Zahir Carrington

Personal information
- Born: March 12, 1988 (age 37) Philadelphia, Pennsylvania
- Nationality: American
- Listed height: 6 ft 7 in (2.01 m)
- Listed weight: 210 lb (95 kg)

Career information
- High school: Masterman (Philadelphia, Pennsylvania)
- College: Lehigh (2006–2010)
- NBA draft: 2010: undrafted
- Position: Small forward

Career highlights
- 2× Second-team All-Patriot League (2009, 2010); Patriot League tournament MVP (2010); Patriot League All-Rookie Team (2007);

= Zahir Carrington =

American basketball player

Zahir Carrington (born March 12, 1988) is an American basketball player who most recently played as a member of Princeton 3X3 and Chicago 3x3 in the FIBA 3X3 World Tour.

== High school ==
Carrington was a first-team All-Public League, third-team All-City, first-team All-Daily News, and Labor Union All-Star selection in his senior season after averaging 19 points, 11 rebounds, and two blocks per game.

== College career ==
As a freshman with Lehigh, Carrington averaged 5.4 points and 3.4 rebounds per game and was named a Patriot League All-Rookie team selection.

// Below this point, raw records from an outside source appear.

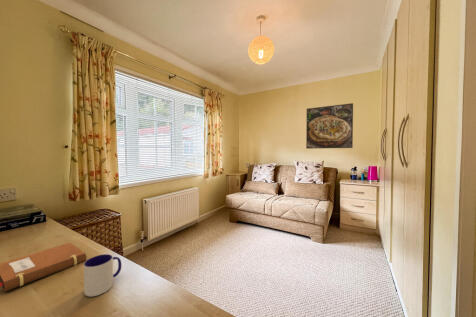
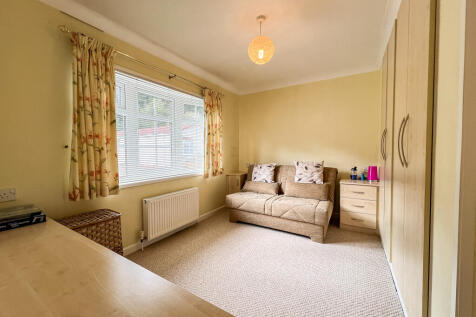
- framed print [305,102,354,150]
- notebook [0,242,87,293]
- mug [83,253,122,297]
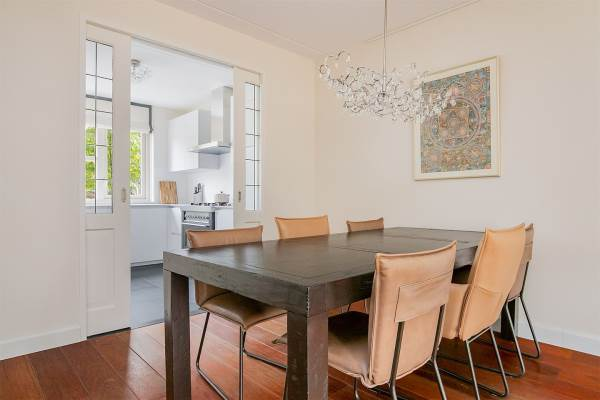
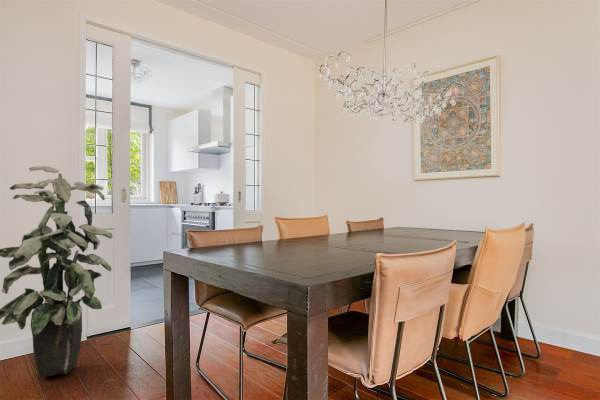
+ indoor plant [0,165,113,378]
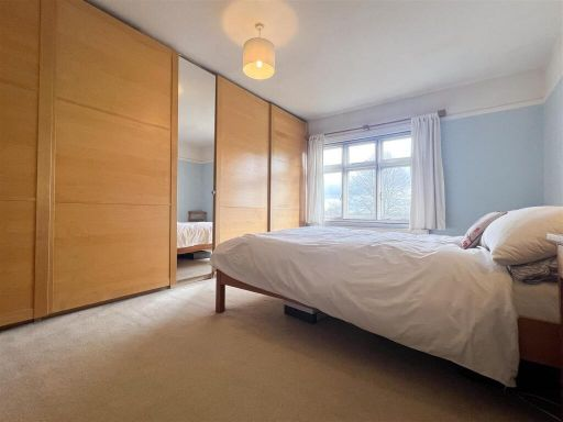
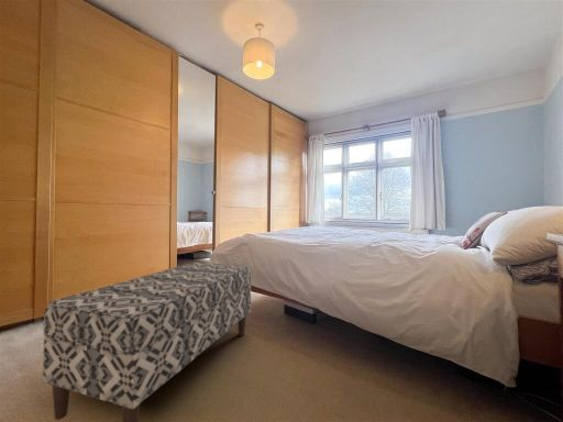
+ bench [42,262,252,422]
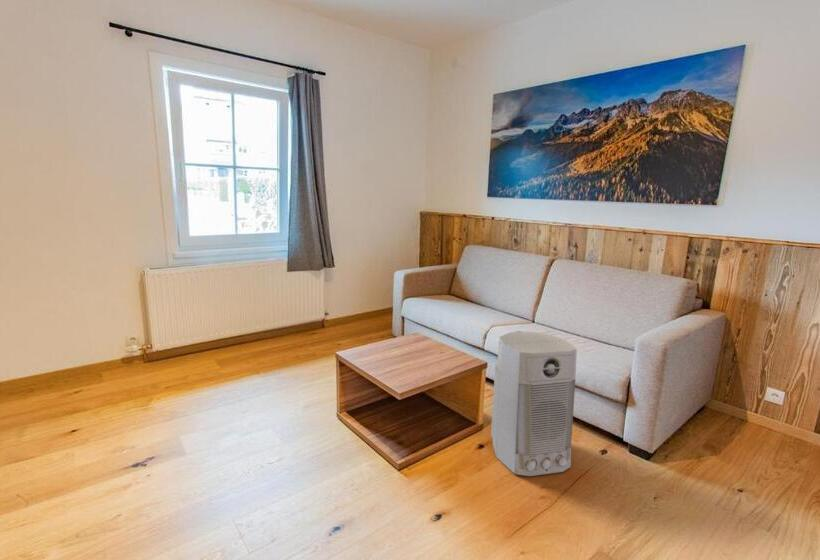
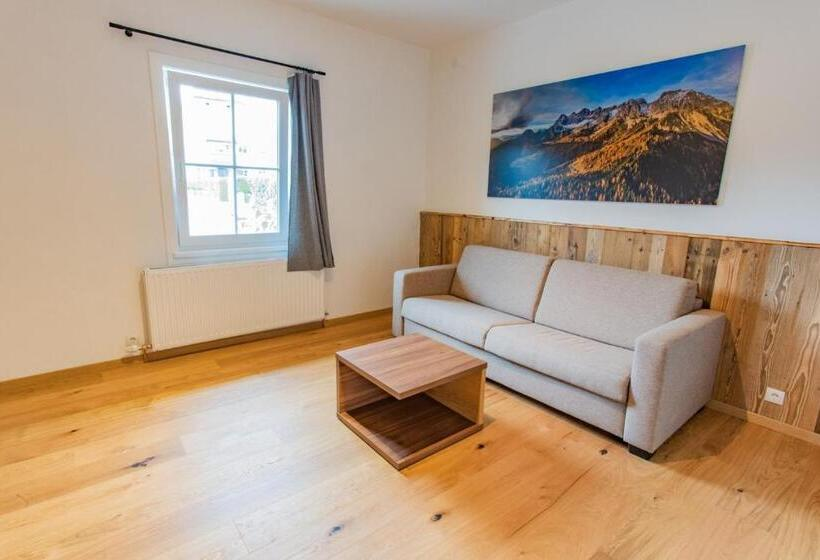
- air purifier [490,330,578,477]
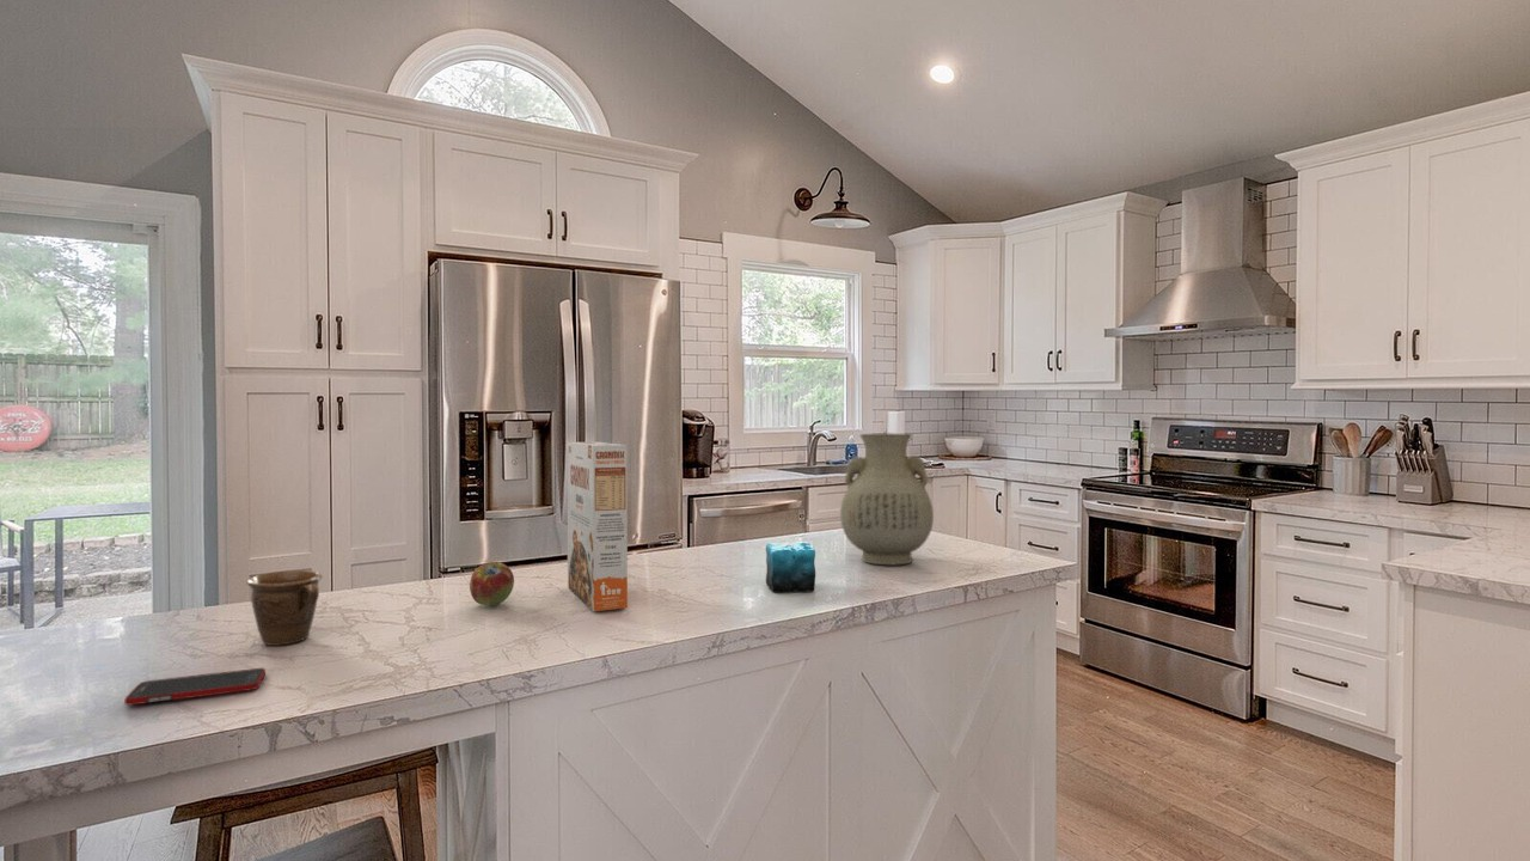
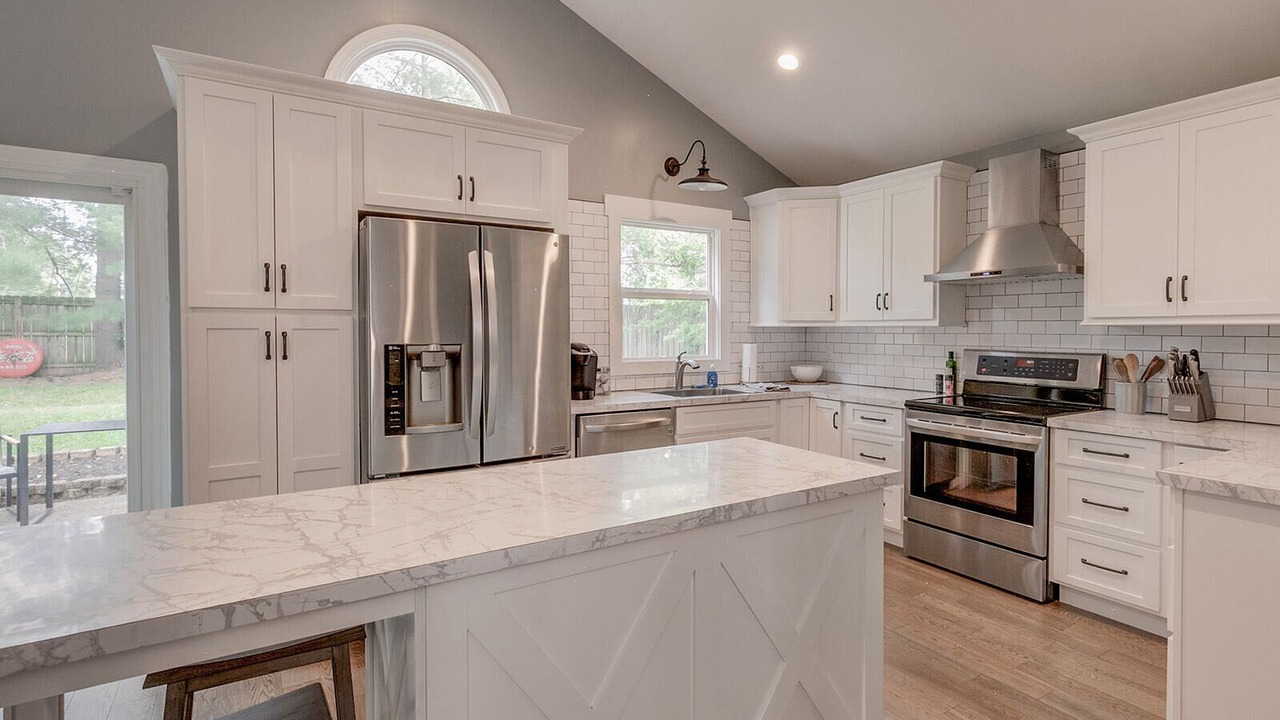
- fruit [469,561,515,606]
- candle [765,541,816,593]
- mug [246,569,324,647]
- cereal box [567,441,629,612]
- vase [839,432,935,566]
- cell phone [123,667,267,707]
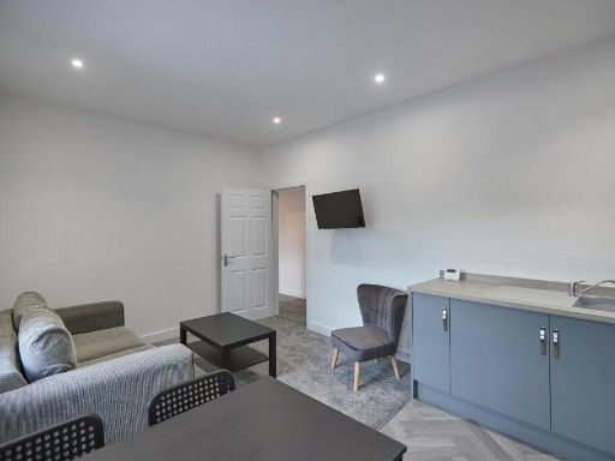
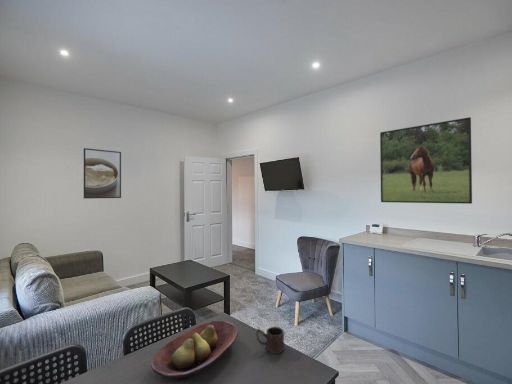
+ fruit bowl [150,319,239,382]
+ mug [255,326,286,355]
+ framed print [379,116,473,205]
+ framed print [83,147,122,200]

His junior year, he averaged 14 points and 8.6 rebounds per game, led the Patriot League in rebounds, recorded 10 double-doubles was named Second-Team All-Patriot League selection and Second-Team All-District selection. Carrington earned All Patriot League honors in 2008, 2009, and 2010. He was team captain his junior and senior seasons, including for the 2010 Patriot League Championship Team, and was named the 2010 Patriot League Tournament Most Valuable Player.

=== Career statistics ===

| Season | GP | MPG | FG% | FT% | REB | AST | BLK | STL | PF | TO | PTS |
|---|---|---|---|---|---|---|---|---|---|---|---|
| 2006–07 | 30 | 17.1 | 46.8 | 73.8 | 3.4 | 0.4 | 0.6 | 0.6 | 2.4 | 1.2 | 5.4 |
| 2007–08 | 29 | 25 | 53.1 | 68.5 | 4.1 | 0.9 | 1 | 0.6 | 3.4 | 2.4 | 12.5 |
| 2008–09 | 29 | 30.4 | 44 | 65.4 | 8.6 | 1 | 0.7 | 0.8 | 3.2 | 2.7 | 14 |
| 2009–10 | 30 | 28 | 51.6 | 49.6 | 6.7 | 1.3 | 1.4 | 1.1 | 3.3 | 2.7 | 11 |

== Professional career ==
Carrington averaged 21 points, 11 rebounds, and 2.5 blocks per game for the ABA's New Jersey Express in 2010–11. Carrington also played as a member of Princeton 3x3 and part of the team's 2017 U.S. National Championship squad who participated in the FIBA 3x3 2017 World Cup.